Stored rows:
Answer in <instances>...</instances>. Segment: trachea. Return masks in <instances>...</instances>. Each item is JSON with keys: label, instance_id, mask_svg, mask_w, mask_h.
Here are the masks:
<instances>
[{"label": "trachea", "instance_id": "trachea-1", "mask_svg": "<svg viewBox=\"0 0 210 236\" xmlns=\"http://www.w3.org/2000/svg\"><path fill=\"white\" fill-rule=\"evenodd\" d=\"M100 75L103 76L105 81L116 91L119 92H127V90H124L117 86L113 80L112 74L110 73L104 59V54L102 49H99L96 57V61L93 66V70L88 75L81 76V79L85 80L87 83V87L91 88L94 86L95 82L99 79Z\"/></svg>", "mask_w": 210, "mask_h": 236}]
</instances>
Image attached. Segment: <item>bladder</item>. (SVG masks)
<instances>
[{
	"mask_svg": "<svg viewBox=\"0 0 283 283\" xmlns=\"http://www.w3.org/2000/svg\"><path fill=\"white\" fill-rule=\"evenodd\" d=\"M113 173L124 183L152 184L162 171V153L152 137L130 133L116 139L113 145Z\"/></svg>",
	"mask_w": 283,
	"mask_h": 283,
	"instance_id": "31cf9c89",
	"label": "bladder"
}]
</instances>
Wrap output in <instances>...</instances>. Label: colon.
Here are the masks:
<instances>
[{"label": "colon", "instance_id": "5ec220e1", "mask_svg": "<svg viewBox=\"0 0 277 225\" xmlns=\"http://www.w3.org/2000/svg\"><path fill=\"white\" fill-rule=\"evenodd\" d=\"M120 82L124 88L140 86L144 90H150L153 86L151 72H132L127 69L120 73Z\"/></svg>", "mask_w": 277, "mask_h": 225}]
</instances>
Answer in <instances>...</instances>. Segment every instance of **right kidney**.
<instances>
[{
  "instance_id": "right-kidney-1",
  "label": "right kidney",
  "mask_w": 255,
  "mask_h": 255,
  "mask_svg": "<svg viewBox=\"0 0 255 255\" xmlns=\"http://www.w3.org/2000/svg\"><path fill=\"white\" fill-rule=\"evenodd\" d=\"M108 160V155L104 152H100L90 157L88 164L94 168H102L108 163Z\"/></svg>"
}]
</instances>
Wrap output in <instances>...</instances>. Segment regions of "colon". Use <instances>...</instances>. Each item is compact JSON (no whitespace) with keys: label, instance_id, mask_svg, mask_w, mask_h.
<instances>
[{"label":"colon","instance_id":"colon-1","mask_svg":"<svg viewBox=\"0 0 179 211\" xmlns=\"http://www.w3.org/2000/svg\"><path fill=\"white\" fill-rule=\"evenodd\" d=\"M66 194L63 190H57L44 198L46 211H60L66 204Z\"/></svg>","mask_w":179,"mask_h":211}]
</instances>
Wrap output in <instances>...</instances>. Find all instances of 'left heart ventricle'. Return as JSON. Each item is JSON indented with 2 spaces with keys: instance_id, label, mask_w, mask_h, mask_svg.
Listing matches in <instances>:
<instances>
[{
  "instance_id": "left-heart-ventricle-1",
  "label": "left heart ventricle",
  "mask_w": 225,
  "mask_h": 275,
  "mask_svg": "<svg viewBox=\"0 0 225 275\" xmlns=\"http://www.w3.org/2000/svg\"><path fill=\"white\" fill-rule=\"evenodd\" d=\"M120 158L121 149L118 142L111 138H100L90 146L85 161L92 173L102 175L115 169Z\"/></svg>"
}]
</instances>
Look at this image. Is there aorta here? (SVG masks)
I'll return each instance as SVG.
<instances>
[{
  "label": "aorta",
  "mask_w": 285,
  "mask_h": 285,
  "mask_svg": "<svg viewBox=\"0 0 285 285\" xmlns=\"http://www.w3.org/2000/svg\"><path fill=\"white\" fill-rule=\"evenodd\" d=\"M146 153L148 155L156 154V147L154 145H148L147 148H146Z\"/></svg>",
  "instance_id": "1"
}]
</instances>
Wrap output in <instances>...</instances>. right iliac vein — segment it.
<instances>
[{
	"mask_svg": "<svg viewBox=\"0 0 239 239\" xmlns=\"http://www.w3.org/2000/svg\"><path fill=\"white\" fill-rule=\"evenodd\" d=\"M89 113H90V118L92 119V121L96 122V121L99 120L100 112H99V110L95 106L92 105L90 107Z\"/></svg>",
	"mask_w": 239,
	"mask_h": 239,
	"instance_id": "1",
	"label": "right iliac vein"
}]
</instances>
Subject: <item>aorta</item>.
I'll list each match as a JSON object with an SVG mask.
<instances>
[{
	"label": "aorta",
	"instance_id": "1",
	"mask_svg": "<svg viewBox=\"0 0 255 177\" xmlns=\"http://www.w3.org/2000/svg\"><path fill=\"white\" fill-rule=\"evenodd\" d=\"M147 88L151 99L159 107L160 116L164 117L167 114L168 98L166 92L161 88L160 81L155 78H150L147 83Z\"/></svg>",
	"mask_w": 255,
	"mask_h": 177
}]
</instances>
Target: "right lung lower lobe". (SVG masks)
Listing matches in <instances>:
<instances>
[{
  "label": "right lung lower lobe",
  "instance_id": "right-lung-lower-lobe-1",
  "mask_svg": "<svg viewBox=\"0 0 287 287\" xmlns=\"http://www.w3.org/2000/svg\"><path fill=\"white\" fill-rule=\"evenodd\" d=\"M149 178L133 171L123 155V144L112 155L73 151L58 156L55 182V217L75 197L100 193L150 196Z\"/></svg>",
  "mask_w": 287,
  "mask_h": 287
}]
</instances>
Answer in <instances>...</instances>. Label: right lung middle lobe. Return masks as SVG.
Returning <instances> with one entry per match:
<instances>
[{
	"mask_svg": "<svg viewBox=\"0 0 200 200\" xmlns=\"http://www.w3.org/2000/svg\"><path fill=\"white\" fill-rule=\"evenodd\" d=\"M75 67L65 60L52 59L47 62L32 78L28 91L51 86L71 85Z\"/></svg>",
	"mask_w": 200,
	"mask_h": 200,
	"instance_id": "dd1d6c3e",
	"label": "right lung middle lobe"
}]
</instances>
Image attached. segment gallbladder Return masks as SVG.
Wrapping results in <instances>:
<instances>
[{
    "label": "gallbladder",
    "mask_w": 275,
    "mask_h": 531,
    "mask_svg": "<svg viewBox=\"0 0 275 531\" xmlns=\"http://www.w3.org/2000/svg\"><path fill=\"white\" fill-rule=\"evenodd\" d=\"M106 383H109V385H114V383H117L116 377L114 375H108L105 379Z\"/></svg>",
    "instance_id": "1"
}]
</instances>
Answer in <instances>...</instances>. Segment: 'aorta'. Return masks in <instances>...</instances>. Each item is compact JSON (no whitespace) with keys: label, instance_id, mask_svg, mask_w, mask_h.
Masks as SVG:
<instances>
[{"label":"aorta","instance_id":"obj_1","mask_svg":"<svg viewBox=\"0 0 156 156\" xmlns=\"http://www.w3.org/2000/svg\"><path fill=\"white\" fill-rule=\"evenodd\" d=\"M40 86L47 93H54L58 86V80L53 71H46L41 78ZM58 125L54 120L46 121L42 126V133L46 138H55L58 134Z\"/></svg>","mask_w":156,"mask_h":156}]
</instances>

→ **Written request**:
Could you reproduce all of the rows above, line for line, with nothing changed?

→ **Solution to the problem**:
Answer in <instances>...</instances>. Segment: trachea. Return masks in <instances>...</instances>. Each item is JSON with keys: label, instance_id, mask_svg, mask_w, mask_h.
Here are the masks:
<instances>
[{"label": "trachea", "instance_id": "trachea-1", "mask_svg": "<svg viewBox=\"0 0 210 236\" xmlns=\"http://www.w3.org/2000/svg\"><path fill=\"white\" fill-rule=\"evenodd\" d=\"M100 75L103 76L105 81L116 91L119 92H127V90H124L117 86L113 80L112 74L110 73L104 59V54L102 49H99L96 57V61L93 66V70L88 75L81 76V79L85 80L87 83V87L91 88L94 86L95 82L99 79Z\"/></svg>", "mask_w": 210, "mask_h": 236}]
</instances>
Image attached. Segment: <item>bladder</item>. (SVG masks)
<instances>
[{
	"mask_svg": "<svg viewBox=\"0 0 283 283\" xmlns=\"http://www.w3.org/2000/svg\"><path fill=\"white\" fill-rule=\"evenodd\" d=\"M113 173L124 183L152 184L162 171V153L152 137L130 133L116 139L113 145Z\"/></svg>",
	"mask_w": 283,
	"mask_h": 283,
	"instance_id": "31cf9c89",
	"label": "bladder"
}]
</instances>
Wrap output in <instances>...</instances>. Label: colon.
Here are the masks:
<instances>
[{"label": "colon", "instance_id": "5ec220e1", "mask_svg": "<svg viewBox=\"0 0 277 225\" xmlns=\"http://www.w3.org/2000/svg\"><path fill=\"white\" fill-rule=\"evenodd\" d=\"M120 82L124 88L140 86L144 90H150L153 86L151 72H132L127 69L120 73Z\"/></svg>", "mask_w": 277, "mask_h": 225}]
</instances>
Answer in <instances>...</instances>. Segment every instance of **right kidney**.
<instances>
[{
  "instance_id": "right-kidney-1",
  "label": "right kidney",
  "mask_w": 255,
  "mask_h": 255,
  "mask_svg": "<svg viewBox=\"0 0 255 255\" xmlns=\"http://www.w3.org/2000/svg\"><path fill=\"white\" fill-rule=\"evenodd\" d=\"M108 160V155L104 152H100L90 157L88 164L94 168H102L108 163Z\"/></svg>"
}]
</instances>
Wrap output in <instances>...</instances>. Segment regions of "colon". Use <instances>...</instances>. Each item is compact JSON (no whitespace) with keys: label, instance_id, mask_svg, mask_w, mask_h.
<instances>
[{"label":"colon","instance_id":"colon-1","mask_svg":"<svg viewBox=\"0 0 179 211\" xmlns=\"http://www.w3.org/2000/svg\"><path fill=\"white\" fill-rule=\"evenodd\" d=\"M66 194L63 190H57L44 198L46 211H60L66 204Z\"/></svg>","mask_w":179,"mask_h":211}]
</instances>
Wrap output in <instances>...</instances>. Find all instances of 'left heart ventricle'. Return as JSON. Each item is JSON indented with 2 spaces with keys: instance_id, label, mask_w, mask_h, mask_svg.
Listing matches in <instances>:
<instances>
[{
  "instance_id": "left-heart-ventricle-1",
  "label": "left heart ventricle",
  "mask_w": 225,
  "mask_h": 275,
  "mask_svg": "<svg viewBox=\"0 0 225 275\" xmlns=\"http://www.w3.org/2000/svg\"><path fill=\"white\" fill-rule=\"evenodd\" d=\"M120 158L121 149L118 142L111 138H100L90 146L85 161L92 173L102 175L115 169Z\"/></svg>"
}]
</instances>
Look at this image. Is there aorta here? (SVG masks)
I'll return each instance as SVG.
<instances>
[{
  "label": "aorta",
  "mask_w": 285,
  "mask_h": 285,
  "mask_svg": "<svg viewBox=\"0 0 285 285\" xmlns=\"http://www.w3.org/2000/svg\"><path fill=\"white\" fill-rule=\"evenodd\" d=\"M146 153L148 155L156 154V147L154 145H148L147 148H146Z\"/></svg>",
  "instance_id": "1"
}]
</instances>
Wrap output in <instances>...</instances>. right iliac vein — segment it.
<instances>
[{
	"mask_svg": "<svg viewBox=\"0 0 239 239\" xmlns=\"http://www.w3.org/2000/svg\"><path fill=\"white\" fill-rule=\"evenodd\" d=\"M89 113H90V118L92 119V121L96 122V121L99 120L100 112H99V110L95 106L92 105L90 107Z\"/></svg>",
	"mask_w": 239,
	"mask_h": 239,
	"instance_id": "1",
	"label": "right iliac vein"
}]
</instances>
Subject: <item>aorta</item>.
I'll list each match as a JSON object with an SVG mask.
<instances>
[{
	"label": "aorta",
	"instance_id": "1",
	"mask_svg": "<svg viewBox=\"0 0 255 177\" xmlns=\"http://www.w3.org/2000/svg\"><path fill=\"white\" fill-rule=\"evenodd\" d=\"M147 88L151 99L159 107L160 116L164 117L167 114L168 98L166 92L161 88L160 81L155 78H150L147 83Z\"/></svg>",
	"mask_w": 255,
	"mask_h": 177
}]
</instances>
Target: "right lung lower lobe". (SVG masks)
Listing matches in <instances>:
<instances>
[{
  "label": "right lung lower lobe",
  "instance_id": "right-lung-lower-lobe-1",
  "mask_svg": "<svg viewBox=\"0 0 287 287\" xmlns=\"http://www.w3.org/2000/svg\"><path fill=\"white\" fill-rule=\"evenodd\" d=\"M149 178L133 171L123 155V144L112 155L73 151L58 156L55 182V217L75 197L100 193L150 196Z\"/></svg>",
  "mask_w": 287,
  "mask_h": 287
}]
</instances>
Answer in <instances>...</instances>. Label: right lung middle lobe. Return masks as SVG.
Returning <instances> with one entry per match:
<instances>
[{
	"mask_svg": "<svg viewBox=\"0 0 200 200\" xmlns=\"http://www.w3.org/2000/svg\"><path fill=\"white\" fill-rule=\"evenodd\" d=\"M75 67L65 60L52 59L47 62L32 78L28 91L51 86L71 85Z\"/></svg>",
	"mask_w": 200,
	"mask_h": 200,
	"instance_id": "dd1d6c3e",
	"label": "right lung middle lobe"
}]
</instances>
Image attached. segment gallbladder Return masks as SVG.
Wrapping results in <instances>:
<instances>
[{
    "label": "gallbladder",
    "mask_w": 275,
    "mask_h": 531,
    "mask_svg": "<svg viewBox=\"0 0 275 531\" xmlns=\"http://www.w3.org/2000/svg\"><path fill=\"white\" fill-rule=\"evenodd\" d=\"M106 383H109V385H114V383H117L116 377L114 375H108L105 379Z\"/></svg>",
    "instance_id": "1"
}]
</instances>
Answer in <instances>...</instances>. Segment: 'aorta'. Return masks in <instances>...</instances>. Each item is compact JSON (no whitespace) with keys: label, instance_id, mask_svg, mask_w, mask_h.
Masks as SVG:
<instances>
[{"label":"aorta","instance_id":"obj_1","mask_svg":"<svg viewBox=\"0 0 156 156\" xmlns=\"http://www.w3.org/2000/svg\"><path fill=\"white\" fill-rule=\"evenodd\" d=\"M40 86L47 93H54L58 86V80L53 71H46L41 78ZM58 125L54 120L46 121L42 126V133L46 138H55L58 134Z\"/></svg>","mask_w":156,"mask_h":156}]
</instances>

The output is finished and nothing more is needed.